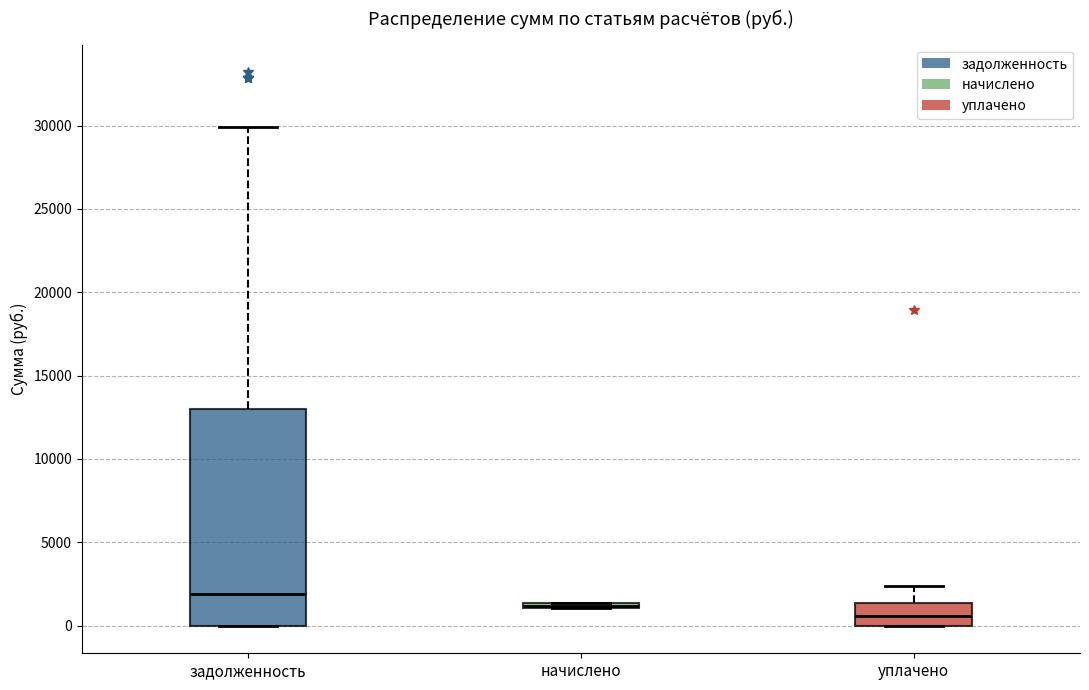

Which box's median line is the highest?

задолженность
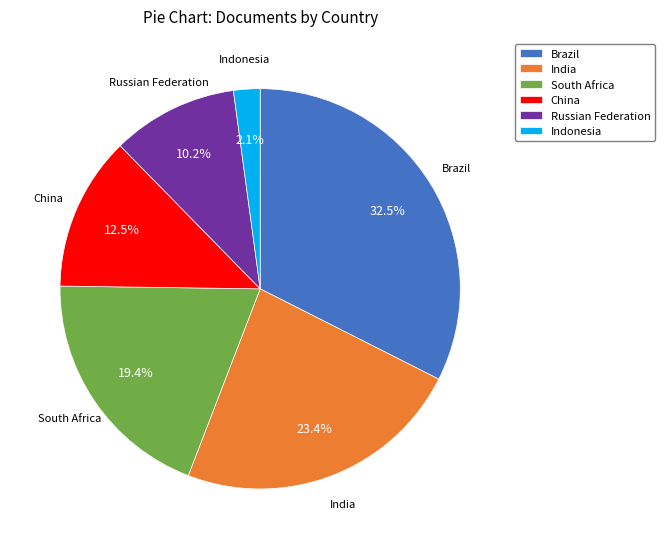

How many segments does this pie chart have?

6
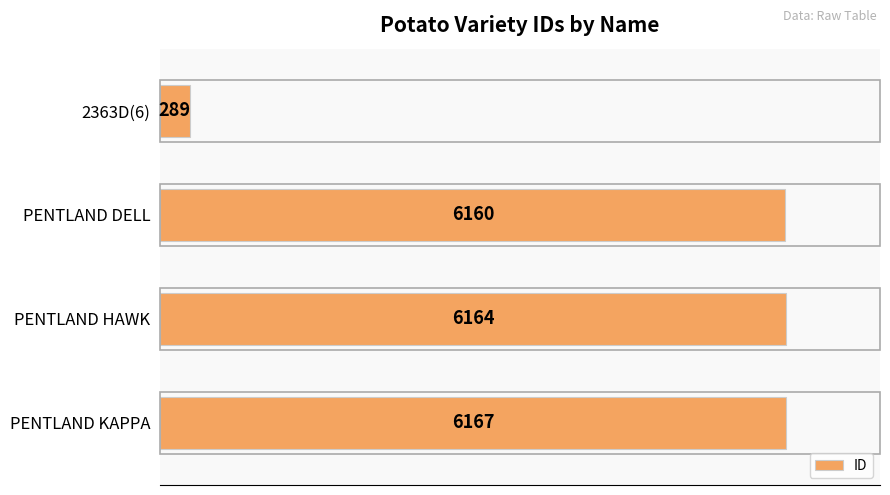

How many series are shown in this chart?

1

:: Task details ::
Copy out every row above word for word, leaving out the pictures.

:: Your solution ::
Which box's median line is the highest?

задолженность

How many segments does this pie chart have?

6

How many series are shown in this chart?

1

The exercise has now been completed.